# TASK TO COMPLETE
For each line in the data that includes "protein", make a copy.

# INFORMATION SUPPLIED
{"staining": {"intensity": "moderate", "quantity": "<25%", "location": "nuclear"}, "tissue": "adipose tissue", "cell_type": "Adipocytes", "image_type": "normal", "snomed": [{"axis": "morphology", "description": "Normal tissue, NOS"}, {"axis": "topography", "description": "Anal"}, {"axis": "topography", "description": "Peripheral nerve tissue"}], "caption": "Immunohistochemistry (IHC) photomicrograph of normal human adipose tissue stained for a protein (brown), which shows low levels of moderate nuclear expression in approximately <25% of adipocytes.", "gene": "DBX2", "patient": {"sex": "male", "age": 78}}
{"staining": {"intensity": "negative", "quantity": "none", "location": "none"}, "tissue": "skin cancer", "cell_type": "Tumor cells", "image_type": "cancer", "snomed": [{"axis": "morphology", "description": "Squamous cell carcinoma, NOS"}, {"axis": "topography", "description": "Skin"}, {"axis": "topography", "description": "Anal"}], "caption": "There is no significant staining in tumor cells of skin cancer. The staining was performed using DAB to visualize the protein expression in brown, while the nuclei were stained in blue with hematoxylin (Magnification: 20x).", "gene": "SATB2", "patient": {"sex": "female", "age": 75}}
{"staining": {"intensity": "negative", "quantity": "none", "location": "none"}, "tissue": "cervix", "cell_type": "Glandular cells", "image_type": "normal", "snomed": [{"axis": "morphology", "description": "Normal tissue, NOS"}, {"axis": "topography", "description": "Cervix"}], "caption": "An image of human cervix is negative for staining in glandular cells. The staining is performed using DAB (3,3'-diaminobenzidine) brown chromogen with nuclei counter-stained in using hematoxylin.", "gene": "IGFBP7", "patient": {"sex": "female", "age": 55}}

# EXERCISE SOLUTION
{"staining": {"intensity": "moderate", "quantity": "<25%", "location": "nuclear"}, "tissue": "adipose tissue", "cell_type": "Adipocytes", "image_type": "normal", "snomed": [{"axis": "morphology", "description": "Normal tissue, NOS"}, {"axis": "topography", "description": "Anal"}, {"axis": "topography", "description": "Peripheral nerve tissue"}], "caption": "Immunohistochemistry (IHC) photomicrograph of normal human adipose tissue stained for a protein (brown), which shows low levels of moderate nuclear expression in approximately <25% of adipocytes.", "gene": "DBX2", "patient": {"sex": "male", "age": 78}}
{"staining": {"intensity": "negative", "quantity": "none", "location": "none"}, "tissue": "skin cancer", "cell_type": "Tumor cells", "image_type": "cancer", "snomed": [{"axis": "morphology", "description": "Squamous cell carcinoma, NOS"}, {"axis": "topography", "description": "Skin"}, {"axis": "topography", "description": "Anal"}], "caption": "There is no significant staining in tumor cells of skin cancer. The staining was performed using DAB to visualize the protein expression in brown, while the nuclei were stained in blue with hematoxylin (Magnification: 20x).", "gene": "SATB2", "patient": {"sex": "female", "age": 75}}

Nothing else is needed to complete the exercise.